Please pull out everything below from the line containing "genus: Canna" down to the end of the records, both ends included, and repeat those lines without any change.

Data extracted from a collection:
———
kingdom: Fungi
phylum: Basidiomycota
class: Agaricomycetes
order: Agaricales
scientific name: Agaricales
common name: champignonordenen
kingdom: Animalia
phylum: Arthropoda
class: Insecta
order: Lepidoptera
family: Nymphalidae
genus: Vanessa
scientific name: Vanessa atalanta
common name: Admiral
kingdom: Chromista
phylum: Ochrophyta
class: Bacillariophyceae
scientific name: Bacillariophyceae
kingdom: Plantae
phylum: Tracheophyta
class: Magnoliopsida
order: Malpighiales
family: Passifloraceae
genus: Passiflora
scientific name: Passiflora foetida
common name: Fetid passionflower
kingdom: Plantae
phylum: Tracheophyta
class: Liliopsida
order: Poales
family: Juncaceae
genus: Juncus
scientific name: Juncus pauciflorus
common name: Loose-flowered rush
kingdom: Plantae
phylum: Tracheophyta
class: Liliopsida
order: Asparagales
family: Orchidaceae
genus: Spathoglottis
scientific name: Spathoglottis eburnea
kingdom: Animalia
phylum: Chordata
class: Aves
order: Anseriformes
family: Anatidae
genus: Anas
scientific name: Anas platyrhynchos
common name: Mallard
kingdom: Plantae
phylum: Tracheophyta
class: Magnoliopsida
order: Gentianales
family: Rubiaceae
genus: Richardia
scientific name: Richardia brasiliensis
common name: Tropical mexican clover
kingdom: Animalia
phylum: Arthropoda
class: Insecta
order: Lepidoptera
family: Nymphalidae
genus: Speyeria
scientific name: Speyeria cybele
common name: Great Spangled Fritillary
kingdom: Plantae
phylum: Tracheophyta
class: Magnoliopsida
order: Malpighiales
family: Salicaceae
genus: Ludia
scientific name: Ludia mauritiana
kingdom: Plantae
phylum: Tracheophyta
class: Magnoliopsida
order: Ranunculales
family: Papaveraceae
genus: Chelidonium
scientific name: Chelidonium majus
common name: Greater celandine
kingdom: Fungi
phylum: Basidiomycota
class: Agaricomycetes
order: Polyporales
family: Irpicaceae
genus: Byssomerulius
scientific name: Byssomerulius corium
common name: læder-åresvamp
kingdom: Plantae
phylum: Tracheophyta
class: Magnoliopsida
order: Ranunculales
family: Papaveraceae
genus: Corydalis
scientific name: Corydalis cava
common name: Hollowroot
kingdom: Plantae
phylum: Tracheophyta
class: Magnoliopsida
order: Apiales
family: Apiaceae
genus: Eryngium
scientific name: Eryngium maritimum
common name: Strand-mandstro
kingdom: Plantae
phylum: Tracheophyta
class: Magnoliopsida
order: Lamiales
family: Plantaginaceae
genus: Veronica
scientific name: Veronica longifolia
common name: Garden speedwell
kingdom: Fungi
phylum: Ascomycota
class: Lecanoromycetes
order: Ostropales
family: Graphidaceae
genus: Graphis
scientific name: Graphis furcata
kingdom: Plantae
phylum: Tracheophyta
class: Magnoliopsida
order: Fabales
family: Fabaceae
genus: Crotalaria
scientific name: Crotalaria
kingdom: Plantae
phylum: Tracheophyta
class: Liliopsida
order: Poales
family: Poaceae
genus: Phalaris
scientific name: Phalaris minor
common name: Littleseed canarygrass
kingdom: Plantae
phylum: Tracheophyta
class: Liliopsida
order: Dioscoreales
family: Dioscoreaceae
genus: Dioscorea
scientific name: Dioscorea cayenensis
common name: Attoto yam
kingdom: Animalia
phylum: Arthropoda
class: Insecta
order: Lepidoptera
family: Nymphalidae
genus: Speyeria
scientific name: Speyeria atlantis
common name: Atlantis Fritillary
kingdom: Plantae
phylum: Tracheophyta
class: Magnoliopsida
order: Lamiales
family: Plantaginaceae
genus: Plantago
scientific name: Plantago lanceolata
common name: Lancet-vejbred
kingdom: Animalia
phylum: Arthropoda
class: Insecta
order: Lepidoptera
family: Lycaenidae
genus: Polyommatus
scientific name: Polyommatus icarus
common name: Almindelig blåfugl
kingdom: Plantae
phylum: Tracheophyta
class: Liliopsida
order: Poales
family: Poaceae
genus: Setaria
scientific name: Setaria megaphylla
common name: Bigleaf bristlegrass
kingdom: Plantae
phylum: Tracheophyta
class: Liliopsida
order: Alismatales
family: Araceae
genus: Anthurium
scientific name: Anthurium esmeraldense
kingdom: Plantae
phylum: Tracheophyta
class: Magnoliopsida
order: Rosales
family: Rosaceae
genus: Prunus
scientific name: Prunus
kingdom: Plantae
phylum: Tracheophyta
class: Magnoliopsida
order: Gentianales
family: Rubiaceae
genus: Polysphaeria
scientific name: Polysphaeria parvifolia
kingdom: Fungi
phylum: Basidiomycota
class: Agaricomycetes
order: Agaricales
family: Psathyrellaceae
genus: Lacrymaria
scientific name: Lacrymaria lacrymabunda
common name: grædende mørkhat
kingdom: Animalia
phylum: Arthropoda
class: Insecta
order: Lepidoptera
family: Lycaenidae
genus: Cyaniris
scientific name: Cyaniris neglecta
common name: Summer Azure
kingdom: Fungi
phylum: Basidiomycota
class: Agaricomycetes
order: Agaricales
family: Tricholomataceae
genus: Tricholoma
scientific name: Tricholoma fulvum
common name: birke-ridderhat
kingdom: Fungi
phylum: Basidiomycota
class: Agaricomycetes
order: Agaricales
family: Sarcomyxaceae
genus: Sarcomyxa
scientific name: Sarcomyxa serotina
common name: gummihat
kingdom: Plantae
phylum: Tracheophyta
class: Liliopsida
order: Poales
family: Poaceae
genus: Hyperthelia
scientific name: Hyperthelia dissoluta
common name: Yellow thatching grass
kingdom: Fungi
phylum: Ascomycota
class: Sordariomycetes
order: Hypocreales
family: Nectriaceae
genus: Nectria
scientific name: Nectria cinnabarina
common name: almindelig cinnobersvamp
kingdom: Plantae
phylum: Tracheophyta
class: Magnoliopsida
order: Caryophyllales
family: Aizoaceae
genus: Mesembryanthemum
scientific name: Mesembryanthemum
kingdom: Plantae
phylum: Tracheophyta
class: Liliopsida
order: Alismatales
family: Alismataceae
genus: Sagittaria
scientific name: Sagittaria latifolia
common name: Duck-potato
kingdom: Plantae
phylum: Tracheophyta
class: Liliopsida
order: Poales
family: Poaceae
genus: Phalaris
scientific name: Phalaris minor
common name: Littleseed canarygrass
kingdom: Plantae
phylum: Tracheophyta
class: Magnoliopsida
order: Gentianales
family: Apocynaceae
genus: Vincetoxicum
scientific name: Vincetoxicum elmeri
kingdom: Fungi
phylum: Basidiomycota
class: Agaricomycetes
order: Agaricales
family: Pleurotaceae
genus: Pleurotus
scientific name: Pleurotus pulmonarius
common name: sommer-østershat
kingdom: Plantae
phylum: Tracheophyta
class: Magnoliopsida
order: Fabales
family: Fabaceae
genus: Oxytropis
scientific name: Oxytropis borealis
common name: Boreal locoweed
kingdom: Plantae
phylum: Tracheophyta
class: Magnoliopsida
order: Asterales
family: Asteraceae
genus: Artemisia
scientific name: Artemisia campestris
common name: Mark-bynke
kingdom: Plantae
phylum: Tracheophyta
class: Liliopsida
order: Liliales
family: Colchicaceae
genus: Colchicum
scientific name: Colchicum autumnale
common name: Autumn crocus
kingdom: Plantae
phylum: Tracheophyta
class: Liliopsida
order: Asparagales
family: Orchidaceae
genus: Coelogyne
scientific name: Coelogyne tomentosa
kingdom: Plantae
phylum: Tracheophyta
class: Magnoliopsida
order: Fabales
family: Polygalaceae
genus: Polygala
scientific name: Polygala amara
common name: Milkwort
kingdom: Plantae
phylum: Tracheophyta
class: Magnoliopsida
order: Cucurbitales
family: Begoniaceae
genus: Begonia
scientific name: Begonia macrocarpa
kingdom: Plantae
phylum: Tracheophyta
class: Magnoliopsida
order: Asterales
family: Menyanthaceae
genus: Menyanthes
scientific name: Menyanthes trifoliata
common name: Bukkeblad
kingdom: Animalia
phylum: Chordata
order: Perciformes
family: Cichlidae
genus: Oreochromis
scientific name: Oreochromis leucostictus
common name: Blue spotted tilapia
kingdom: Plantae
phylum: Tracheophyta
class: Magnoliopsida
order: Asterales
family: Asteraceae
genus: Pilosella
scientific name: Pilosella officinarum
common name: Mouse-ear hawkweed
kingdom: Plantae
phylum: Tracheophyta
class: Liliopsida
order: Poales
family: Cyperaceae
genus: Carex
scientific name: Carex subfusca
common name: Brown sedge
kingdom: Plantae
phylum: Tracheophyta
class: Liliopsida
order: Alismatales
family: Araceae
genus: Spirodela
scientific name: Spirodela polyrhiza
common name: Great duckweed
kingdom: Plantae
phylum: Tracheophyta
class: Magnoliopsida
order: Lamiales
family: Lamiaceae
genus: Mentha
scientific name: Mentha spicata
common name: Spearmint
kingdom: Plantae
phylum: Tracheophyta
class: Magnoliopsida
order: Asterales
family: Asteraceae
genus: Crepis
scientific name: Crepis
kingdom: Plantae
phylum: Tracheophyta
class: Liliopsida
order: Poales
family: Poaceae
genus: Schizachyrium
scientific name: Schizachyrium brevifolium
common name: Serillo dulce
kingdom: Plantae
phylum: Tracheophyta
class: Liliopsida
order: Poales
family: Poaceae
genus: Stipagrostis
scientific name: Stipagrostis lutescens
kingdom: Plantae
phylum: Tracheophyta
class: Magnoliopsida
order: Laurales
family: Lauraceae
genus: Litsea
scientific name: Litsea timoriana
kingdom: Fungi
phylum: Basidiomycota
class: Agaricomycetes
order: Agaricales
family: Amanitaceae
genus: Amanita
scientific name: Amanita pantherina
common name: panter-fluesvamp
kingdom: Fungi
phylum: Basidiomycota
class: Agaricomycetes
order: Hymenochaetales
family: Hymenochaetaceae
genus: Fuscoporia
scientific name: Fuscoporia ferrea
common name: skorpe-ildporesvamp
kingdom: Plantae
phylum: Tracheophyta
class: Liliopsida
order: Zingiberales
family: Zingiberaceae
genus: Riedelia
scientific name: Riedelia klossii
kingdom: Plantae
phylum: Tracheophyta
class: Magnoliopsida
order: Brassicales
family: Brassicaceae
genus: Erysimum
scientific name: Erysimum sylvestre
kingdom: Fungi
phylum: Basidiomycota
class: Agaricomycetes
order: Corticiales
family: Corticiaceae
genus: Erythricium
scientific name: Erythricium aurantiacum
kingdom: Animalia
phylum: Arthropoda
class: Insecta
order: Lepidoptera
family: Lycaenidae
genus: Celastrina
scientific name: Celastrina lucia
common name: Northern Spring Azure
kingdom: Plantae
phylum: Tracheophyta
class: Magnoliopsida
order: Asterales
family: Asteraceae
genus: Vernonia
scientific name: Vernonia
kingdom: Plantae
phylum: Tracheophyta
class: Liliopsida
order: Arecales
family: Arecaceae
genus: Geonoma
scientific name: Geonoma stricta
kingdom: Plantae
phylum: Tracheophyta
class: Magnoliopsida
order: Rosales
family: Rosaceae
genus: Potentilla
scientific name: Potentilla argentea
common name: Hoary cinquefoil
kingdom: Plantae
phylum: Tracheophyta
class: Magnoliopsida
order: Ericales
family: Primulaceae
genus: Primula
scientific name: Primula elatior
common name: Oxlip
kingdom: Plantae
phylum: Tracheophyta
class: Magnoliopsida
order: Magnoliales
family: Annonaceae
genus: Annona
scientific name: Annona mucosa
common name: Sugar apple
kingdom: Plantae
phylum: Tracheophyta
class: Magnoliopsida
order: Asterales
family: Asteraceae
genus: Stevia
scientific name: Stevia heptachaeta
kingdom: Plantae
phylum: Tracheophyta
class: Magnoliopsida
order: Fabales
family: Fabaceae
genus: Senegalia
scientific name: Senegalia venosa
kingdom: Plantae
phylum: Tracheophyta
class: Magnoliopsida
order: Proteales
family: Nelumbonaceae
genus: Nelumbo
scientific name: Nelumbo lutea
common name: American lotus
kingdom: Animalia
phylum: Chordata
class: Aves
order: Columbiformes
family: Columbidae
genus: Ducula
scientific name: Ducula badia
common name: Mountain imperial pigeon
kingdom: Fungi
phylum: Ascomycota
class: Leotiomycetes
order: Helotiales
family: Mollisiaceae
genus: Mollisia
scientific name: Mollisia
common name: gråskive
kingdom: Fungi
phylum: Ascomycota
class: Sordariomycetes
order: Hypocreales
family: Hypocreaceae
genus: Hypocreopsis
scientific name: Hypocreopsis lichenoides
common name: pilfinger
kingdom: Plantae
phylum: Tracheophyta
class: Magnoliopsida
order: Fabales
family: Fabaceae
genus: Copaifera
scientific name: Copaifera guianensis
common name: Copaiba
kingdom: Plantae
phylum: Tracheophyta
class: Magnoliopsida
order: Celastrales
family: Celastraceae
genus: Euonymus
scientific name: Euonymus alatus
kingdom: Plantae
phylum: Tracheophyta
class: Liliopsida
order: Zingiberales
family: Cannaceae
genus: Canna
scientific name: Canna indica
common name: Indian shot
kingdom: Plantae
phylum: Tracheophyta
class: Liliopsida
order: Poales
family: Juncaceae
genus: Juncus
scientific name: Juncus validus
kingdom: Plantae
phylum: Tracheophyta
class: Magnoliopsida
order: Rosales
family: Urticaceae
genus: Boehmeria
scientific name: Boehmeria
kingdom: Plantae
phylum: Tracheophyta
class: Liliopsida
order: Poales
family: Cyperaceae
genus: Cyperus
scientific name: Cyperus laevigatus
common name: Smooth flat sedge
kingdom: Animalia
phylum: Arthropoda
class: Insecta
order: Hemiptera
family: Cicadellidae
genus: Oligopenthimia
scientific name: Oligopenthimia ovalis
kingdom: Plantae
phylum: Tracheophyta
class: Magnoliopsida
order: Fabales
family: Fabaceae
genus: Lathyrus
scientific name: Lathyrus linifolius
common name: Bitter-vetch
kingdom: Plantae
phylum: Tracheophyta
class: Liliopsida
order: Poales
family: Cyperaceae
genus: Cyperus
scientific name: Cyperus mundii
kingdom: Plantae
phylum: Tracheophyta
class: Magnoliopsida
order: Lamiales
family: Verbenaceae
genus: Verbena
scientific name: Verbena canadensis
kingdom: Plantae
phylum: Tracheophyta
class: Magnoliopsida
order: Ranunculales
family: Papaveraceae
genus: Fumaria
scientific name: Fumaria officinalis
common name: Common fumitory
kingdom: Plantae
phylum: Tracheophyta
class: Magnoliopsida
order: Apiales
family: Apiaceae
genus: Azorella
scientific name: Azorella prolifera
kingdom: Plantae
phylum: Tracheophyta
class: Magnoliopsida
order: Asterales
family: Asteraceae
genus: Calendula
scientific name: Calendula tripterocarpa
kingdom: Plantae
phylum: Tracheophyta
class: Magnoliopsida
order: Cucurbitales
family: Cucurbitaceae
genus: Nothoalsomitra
———
» FULL ANSWER
genus: Canna
scientific name: Canna indica
common name: Indian shot
kingdom: Plantae
phylum: Tracheophyta
class: Liliopsida
order: Poales
family: Juncaceae
genus: Juncus
scientific name: Juncus validus
kingdom: Plantae
phylum: Tracheophyta
class: Magnoliopsida
order: Rosales
family: Urticaceae
genus: Boehmeria
scientific name: Boehmeria
kingdom: Plantae
phylum: Tracheophyta
class: Liliopsida
order: Poales
family: Cyperaceae
genus: Cyperus
scientific name: Cyperus laevigatus
common name: Smooth flat sedge
kingdom: Animalia
phylum: Arthropoda
class: Insecta
order: Hemiptera
family: Cicadellidae
genus: Oligopenthimia
scientific name: Oligopenthimia ovalis
kingdom: Plantae
phylum: Tracheophyta
class: Magnoliopsida
order: Fabales
family: Fabaceae
genus: Lathyrus
scientific name: Lathyrus linifolius
common name: Bitter-vetch
kingdom: Plantae
phylum: Tracheophyta
class: Liliopsida
order: Poales
family: Cyperaceae
genus: Cyperus
scientific name: Cyperus mundii
kingdom: Plantae
phylum: Tracheophyta
class: Magnoliopsida
order: Lamiales
family: Verbenaceae
genus: Verbena
scientific name: Verbena canadensis
kingdom: Plantae
phylum: Tracheophyta
class: Magnoliopsida
order: Ranunculales
family: Papaveraceae
genus: Fumaria
scientific name: Fumaria officinalis
common name: Common fumitory
kingdom: Plantae
phylum: Tracheophyta
class: Magnoliopsida
order: Apiales
family: Apiaceae
genus: Azorella
scientific name: Azorella prolifera
kingdom: Plantae
phylum: Tracheophyta
class: Magnoliopsida
order: Asterales
family: Asteraceae
genus: Calendula
scientific name: Calendula tripterocarpa
kingdom: Plantae
phylum: Tracheophyta
class: Magnoliopsida
order: Cucurbitales
family: Cucurbitaceae
genus: Nothoalsomitra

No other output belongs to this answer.